De bonus waar [verzoeker] aanspraak op maakt, wordt per jaar vastgesteld op basis van een vooraf overeengekomen Bonus agreement en gerealiseerde targets.
2.5.
Op 1 september 2015 meldt [verzoeker] zich ziek als gevolg van een burn out. Drs. L.J. [bedrijfsarts] (bedrijfsarts) verklaart in de Probleemanalyse WIA d.d. 18 oktober 2015 over [verzoeker] het volgende.
Op dit moment zijn er geen arbeidsmogelijkheden. (…)
De prognose is goed, er is geen medische reden om aan te nemen dat betrokkene niet meer in de eigen functie terug kan keren.
2.6.
In het Plan van Aanpak WIA d.d. 29 oktober 2015 kruist [bedrijfsarts] als einddoel ‘Werkhervatting in de eigen functie’ aan en verklaart over de te nemen stappen als volgt:
Zodra er enig herstel is voor een beperkt aantal uur hervatten in een beperkte taak en naar bevinden uitbreiden.
2.7.
In de brief van de door Sanovo ingeschakelde psycholoog drs. [psycholoog] (HSK) d.d. 6 november 2016 staat over de vervolg stappen van [verzoeker] , onder meer, het volgende vermeldt.
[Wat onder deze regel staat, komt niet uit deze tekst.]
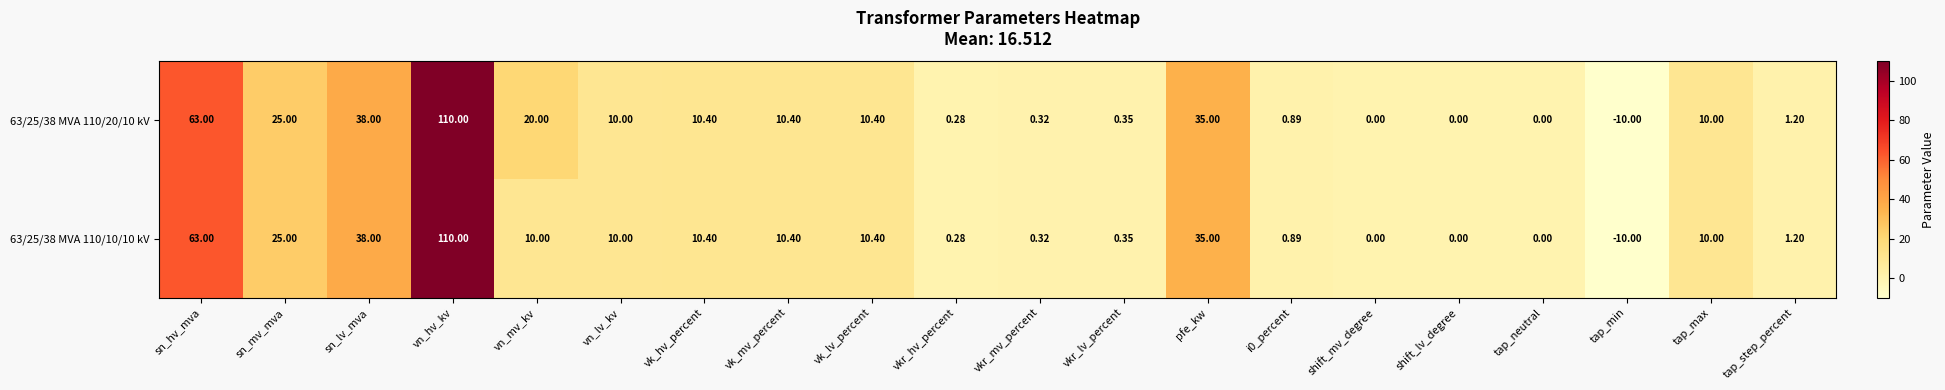

At which category is the sum across all series the highest?

vn_hv_kv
Om een succesvolle re-integratie te bevorderen adviseren wij in overleg met betrokkene en de bedrijfsarts en/of de verzuimadviseur een werkhervattingplan op te stellen met een geleidelijke uitbreiding van het aantal uren, taken en verantwoordelijkheden en daarbij regelmatig de voortgang met betrokkene te blijven evalueren en betrokkene voorlopig wat te ontzien (geen tijdsdruk).
2.8.
Op 25 november 2015 vindt op verzoek van [CEO van verweersters] een gesprek plaats tussen hem en [verzoeker] . [CEO van verweersters] geeft in dit gesprek aan dat [verzoeker] niet meer kan terugkeren in zijn eigen functie, omdat zijn burn out dit onmogelijk maakt. In vervolg op dit gesprek doet Sanovo [verzoeker] op 27 november 2015 een beëindigingsvoorstel. [verzoeker] wijst dit beëindigingsvoorstel af.
2.9.
[CEO van verweersters] vult op 22 januari 2016 het formulier (Eerstejaars)evaluatie van het UWV in. Op de vraag of de afgesproken re-integratieactiviteiten volgens plan zijn uitgevoerd antwoordt [CEO van verweersters] bevestigend en voegt daaraan het volgende toe.
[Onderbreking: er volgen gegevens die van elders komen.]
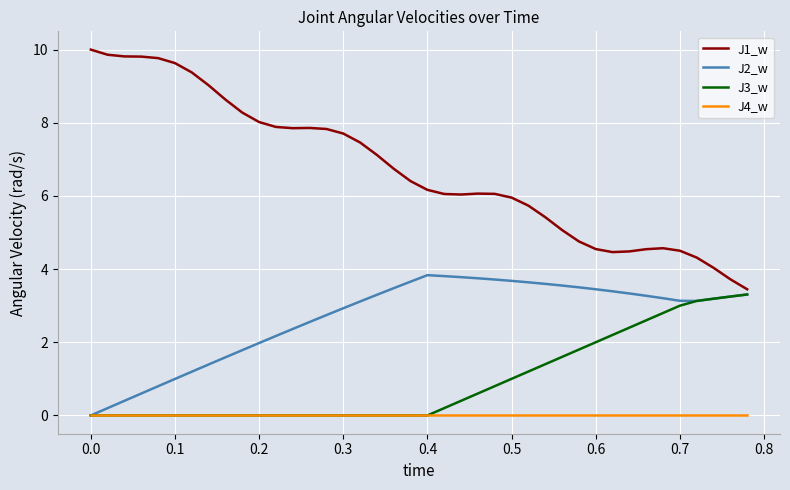

What is the difference between the maximum and minimum values in the J2_w series?

3.8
In passende werkzaamheden hervatten, gaandeweg langer en zwaarder maken naar bevinden is nog niet gelukt ivm medische beperking.
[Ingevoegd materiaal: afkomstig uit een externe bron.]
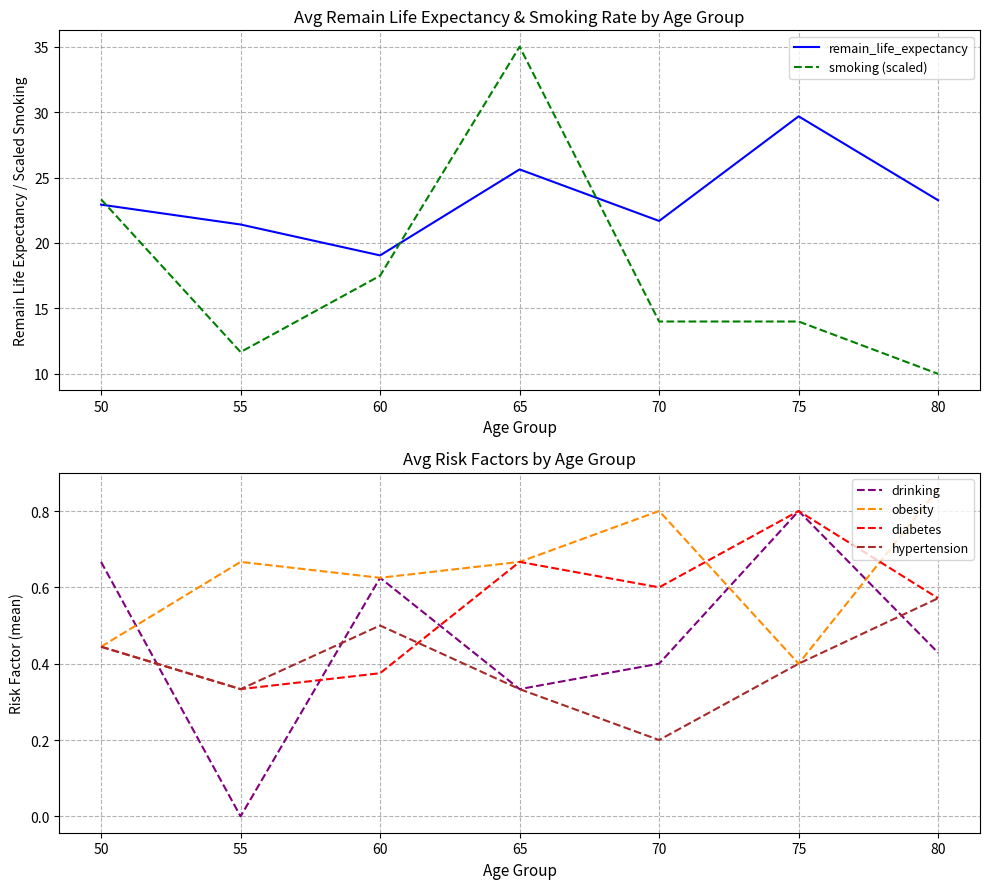

Which category has the highest value across all series?

65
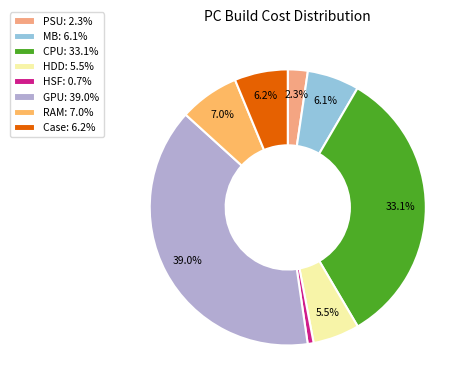

Which has a higher value, PSU or HSF?

PSU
Op de vervolgvraag of er reden is om het einddoel van de re-integratie bij te stellen antwoordt [CEO van verweersters] eveneens bevestigend en licht het als volgt toe.
Gehele werkhervatting bij een andere werkgever, vanwege oordeel werkgever (Group CEO in Denemarken) dat werknemer na herstel niet meer in eigen functie kan terugkeren. Ziekteperiode duurt te lang en teveel kans op terugval.
2.10.
In de salarisronde van januari 2016 wordt een loonreductie ingevoerd. Sanovo heeft het salaris van [verzoeker] , dat tot dan toe volledig (100%) werd doorbetaald tijdens ziekte, eenzijdig en zonder overleg teruggebracht tot 70% van het maximum dagloon. [verzoeker] is een kort geding gestart, waarna dit geschil tussen partijen alsnog onderling is opgelost in die zin dat Sanovo [verzoeker] geheel tegemoet is gekomen.
2.11.
[bedrijfsarts] bericht Sanovo in zijn brief van 25 februari 2016 over [verzoeker] als volgt.
Sinds 1 september verzuimt hij t.g.v. ziekte. De situatie verandert. Geleidelijk aan is er een arbeidsconflict ontstaan.
Per 24 maart as. is er naar mijn oordeel geen sprake meer van arbeidsongeschiktheid door ziekte, maar sprake van klachten logisch voortvloeiend en passend bij een arbeidsconflict. Dit conflict onderhoudt de klachten waardoor de re-integratie in passende werkzaamheden, ondanks goede inzet van de heer [verzoeker] , niet mogelijk blijkt.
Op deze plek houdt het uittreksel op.